A criminal conviction can have wide-ranging effects on a person’s ability to get a job, among other things. And for home health care workers, criminal records can have an adverse and arguably unjustifiable long-term impact when it comes to holding down a position.
Such might be the case for one home health care aide in New York, who recently had a 13-year-old fraud conviction expunged by U.S. District Court Judge John Gleeson for the Eastern District of New York, who cited that “there is a growing recognition that the adverse employment consequences of old convictions are excessive and counter-productive,” according to a court memorandum filed last month.
In 2001, the defendant, identified as Jane Doe in court filings, was found guilty of an automobile insurance fraud scheme that occurred in 1997. According to court documents, she had faked an injury from a staged car accident and then subsequently falsely claimed to have received medical services related to her fabricated “injury.”
For her role in the scheme, Doe was sentenced in March 2002 to five years of probation, 10 months of home detention and a restitution order of $46,701.
Since then, and in the years following the end of her probation in March 2007, Doe’s criminal record had continuously surfaced at each home health care job she applied for, each time leading to her eventual termination once employers saw the results of her background check.
“She doesn’t lie to her employers, who do not ask if she has a criminal record at the hiring stage,” Gleeson stated. “However, after she gets jobs, record checks are performed by her employers or others acting on her behalf. Once they learn of Doe’s conviction, she gets fired. This has happened to her half a dozen times.”
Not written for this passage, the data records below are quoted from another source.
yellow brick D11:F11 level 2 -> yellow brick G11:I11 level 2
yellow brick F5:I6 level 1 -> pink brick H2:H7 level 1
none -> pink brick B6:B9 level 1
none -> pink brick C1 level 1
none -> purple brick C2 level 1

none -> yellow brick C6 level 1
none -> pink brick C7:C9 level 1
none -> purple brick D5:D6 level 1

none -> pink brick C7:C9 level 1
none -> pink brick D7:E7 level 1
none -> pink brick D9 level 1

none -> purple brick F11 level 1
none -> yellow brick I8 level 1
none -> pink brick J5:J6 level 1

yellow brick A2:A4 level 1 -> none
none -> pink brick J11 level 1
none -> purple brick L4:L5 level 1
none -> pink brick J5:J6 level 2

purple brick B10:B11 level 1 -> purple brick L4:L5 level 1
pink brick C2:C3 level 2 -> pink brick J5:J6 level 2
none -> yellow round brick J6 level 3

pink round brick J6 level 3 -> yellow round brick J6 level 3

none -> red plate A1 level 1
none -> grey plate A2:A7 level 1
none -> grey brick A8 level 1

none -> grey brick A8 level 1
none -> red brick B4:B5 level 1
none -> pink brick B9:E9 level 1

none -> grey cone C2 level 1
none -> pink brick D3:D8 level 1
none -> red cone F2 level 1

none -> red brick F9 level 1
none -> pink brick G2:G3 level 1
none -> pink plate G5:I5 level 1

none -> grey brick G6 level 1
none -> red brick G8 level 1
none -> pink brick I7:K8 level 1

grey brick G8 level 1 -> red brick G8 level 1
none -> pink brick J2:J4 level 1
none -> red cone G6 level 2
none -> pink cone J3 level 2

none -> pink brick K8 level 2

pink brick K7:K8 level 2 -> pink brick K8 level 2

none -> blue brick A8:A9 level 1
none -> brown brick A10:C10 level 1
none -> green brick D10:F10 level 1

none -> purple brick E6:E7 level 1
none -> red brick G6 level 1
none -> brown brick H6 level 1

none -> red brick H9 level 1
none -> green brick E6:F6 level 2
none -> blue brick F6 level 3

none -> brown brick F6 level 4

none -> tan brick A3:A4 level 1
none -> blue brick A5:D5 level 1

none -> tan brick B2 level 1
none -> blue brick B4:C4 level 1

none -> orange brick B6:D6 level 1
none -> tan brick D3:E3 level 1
While Gleeson admitted that employers are entitled to know about the past convictions of job applicants, he indicated that if employers had the time and the resources to conduct a thorough investigation of the applicant or employee, then they might conclude that the conviction is no longer a meaningful consideration in determining suitability for employment.
Gleeson also acknowledged that had Doe’s original offense arisen from her work as a home health aide, the outcome of the expungement hearing might have been different.
The conviction for the unrelated, non-violent offense, however, had drastically hindered Doe’s ability to hold a job, and in turn, increased her dependence on public assistance—all while she had remained in the good graces of the law with no other criminal conduct.
Doe is just one of the 65 million Americans who have a criminal record and suffer the adverse consequences that result from it, Gleeson noted, while highlighting the need to take a “fresh look” at policies that shut people out from the social, economic and educational opportunities they need in order to re-enter society successfully.
“There is no justification for continuing to impose this disability on her,” Gleeson stated. “I sentenced her to five years of probation supervision, not to a lifetime of unemployment.”